“No, no! Please don’t ask me to make a presentation. I can’t do it; I get too scared; I’ll faint; I won’t be able to breathe.”
Now, maybe you don’t have this extreme reaction when you’re asked to present, but perhaps your initial reaction is like a rabbit in the headlights and you mentally leap to how to avoid it or why you’re the wrong person or just how awful you’re going to feel.
All common responses; all completely understandable.
Why they’re understandable is that for most people standing in front of a group of people or sitting around a table presenting is unnatural, exposing, awkward and utterly nerve-wracking. It’s also why things like daises and PowerPoint and iPads are used so extensively – because they’re something to hide behind.
For a lot of people, they think there’s nothing they can do but endure and get through it.
If you’re one of those people, here are some things you can do before you make your next presentation and of course, when you’re actually in front of an audience.
- Do your homework. Too often I’ve seen people who felt they were too busy to prepare. I cannot emphasise enough just how important it is to be well-prepared. You don’t have to know every nuance of your material but you have to know enough to be able to reassure people you know what you’re talking about and how to direct people to learn more.
- Someone else’s slide deck. If you are expected to present someone else’s slide-deck, then make enough notes in your own voice so when you present it sounds like you, rather than presenting something that doesn’t quite fit.
- Avoid trying to wing it. Even if you’re well-prepared, you still need to rehearse and rehearse again. And again. If you use PowerPoint, then you absolutely have to learn how to make it work for you.
- Visit the space. There’s nothing like really knowing the arena you’ll be presenting in. Sometimes that may not be possible, but when it is, have a walk around the space, sit at the table, get a feel for the room’s vibes. Walking into an unknown place can be very unnerving, so getting to know it ahead of time will serve you very well.
- Make the space your own. Not only is it important to get a feel for the space, it’s also good to put your own stamp on it, even if all that means is shifting some chairs, moving a table, leaving brochures for people to take – really anything that shows you are connected to the space. For your audience, on an unconscious level, the more you ‘own’ the space, the more credibility it gives you.
- Breathe. That seems pretty obvious, but when your nerves are on over-drive, your breathing tends to be shallow which in turn can make you feel as though you aren’t getting enough oxygen. Before you start it really helps to take three or four deep slow breaths (note: if you take fast breaths you could well become dizzy and light-headed).
- Jump around. Not on stage but before hand you could jump up and down a few times or if that’s not possible, do some stretches. Even if you are sitting, you can still stretch your arms above your head, or turn your head slowly from side to side, shrug your shoulders; pretty much anything that will get you settled into your body.
- Take your time. When you’re scared, it’s easy to rush. By slowing things down right at the beginning, you will come across as thoughtful and considered. If this is indeed the first time in the space, if there’s any furniture or props (a dais, a table, a carafe of water, a computer or tablet, etc.) move them, handle them, place them where you want them.
- Eye contact. Again, when your nerves are strung as taut as they can stretch, it’s easy to stay buried in your notes or keep your eyes focused on your slides. Making eye contact with at least a few members of your audience is a good way to settle some of those nerves. Seek out a couple of friendly faces and return to them throughout the presentation.

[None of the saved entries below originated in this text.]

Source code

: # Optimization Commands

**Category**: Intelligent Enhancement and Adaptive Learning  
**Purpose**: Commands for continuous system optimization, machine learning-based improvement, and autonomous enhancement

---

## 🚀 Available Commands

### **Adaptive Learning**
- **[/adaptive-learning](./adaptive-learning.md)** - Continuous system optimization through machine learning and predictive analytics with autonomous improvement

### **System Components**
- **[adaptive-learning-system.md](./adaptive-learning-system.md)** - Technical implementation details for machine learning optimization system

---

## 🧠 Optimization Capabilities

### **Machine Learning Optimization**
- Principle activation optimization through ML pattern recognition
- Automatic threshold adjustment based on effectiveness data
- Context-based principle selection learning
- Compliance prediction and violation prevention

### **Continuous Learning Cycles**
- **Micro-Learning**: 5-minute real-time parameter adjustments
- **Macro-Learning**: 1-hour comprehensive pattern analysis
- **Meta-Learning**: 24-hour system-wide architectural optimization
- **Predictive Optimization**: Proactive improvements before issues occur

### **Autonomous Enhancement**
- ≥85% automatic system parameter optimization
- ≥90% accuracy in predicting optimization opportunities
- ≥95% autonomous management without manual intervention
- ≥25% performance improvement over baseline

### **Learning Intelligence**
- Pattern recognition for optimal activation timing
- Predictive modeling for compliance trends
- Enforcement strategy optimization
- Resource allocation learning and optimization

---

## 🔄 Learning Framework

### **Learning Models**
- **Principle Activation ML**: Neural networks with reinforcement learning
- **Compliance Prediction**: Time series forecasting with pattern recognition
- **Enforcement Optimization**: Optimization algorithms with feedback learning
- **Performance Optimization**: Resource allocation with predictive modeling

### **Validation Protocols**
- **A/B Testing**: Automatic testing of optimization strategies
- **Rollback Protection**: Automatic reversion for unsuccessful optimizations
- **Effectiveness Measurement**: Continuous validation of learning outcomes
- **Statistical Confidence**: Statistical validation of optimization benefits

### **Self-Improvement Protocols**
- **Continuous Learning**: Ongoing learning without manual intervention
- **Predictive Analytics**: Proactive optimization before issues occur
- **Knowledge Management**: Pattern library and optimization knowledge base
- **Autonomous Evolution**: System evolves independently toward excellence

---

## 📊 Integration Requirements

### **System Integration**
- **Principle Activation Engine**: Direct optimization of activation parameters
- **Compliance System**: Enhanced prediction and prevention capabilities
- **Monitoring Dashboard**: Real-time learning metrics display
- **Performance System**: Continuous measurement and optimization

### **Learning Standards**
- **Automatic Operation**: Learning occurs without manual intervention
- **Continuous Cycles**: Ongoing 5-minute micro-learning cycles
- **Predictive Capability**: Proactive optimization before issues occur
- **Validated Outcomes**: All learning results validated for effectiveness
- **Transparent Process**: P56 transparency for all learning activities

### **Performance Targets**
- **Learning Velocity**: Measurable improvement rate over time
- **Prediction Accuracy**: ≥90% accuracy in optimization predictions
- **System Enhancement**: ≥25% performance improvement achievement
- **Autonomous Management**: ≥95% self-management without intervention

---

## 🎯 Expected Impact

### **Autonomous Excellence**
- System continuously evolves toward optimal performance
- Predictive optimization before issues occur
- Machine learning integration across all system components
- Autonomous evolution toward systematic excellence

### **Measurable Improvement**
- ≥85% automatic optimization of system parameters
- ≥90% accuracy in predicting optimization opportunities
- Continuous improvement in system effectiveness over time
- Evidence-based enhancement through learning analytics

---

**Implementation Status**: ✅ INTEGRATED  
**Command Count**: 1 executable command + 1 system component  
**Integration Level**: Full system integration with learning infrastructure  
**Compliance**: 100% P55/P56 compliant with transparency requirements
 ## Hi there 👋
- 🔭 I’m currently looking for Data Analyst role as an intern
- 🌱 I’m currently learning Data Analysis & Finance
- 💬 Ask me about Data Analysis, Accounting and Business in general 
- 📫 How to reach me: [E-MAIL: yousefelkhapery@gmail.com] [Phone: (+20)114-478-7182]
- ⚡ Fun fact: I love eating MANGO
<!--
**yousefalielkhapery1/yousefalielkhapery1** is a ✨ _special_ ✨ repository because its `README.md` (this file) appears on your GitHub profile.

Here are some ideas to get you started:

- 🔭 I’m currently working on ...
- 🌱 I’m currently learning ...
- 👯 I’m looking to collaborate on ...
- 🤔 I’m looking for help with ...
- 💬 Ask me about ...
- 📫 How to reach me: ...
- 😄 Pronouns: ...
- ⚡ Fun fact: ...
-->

- Sips of water. Think of taking sips of water as mini-breaks where you can gather your thoughts, look at your audience and move a bit. Moving around is really important if you find yourself becoming rooted to the spot. Not only will it help you breathe better, it will get your blood moving as well.
- Enjoy yourself?? Believe it or not, once your nerves are under manageable control, presenting can be an exciting, energising and engaging way to communicate with others.
Follow even just a few of these tips and you’ll feel a lot more like the king of the jungle than that poor, frightened rabbit.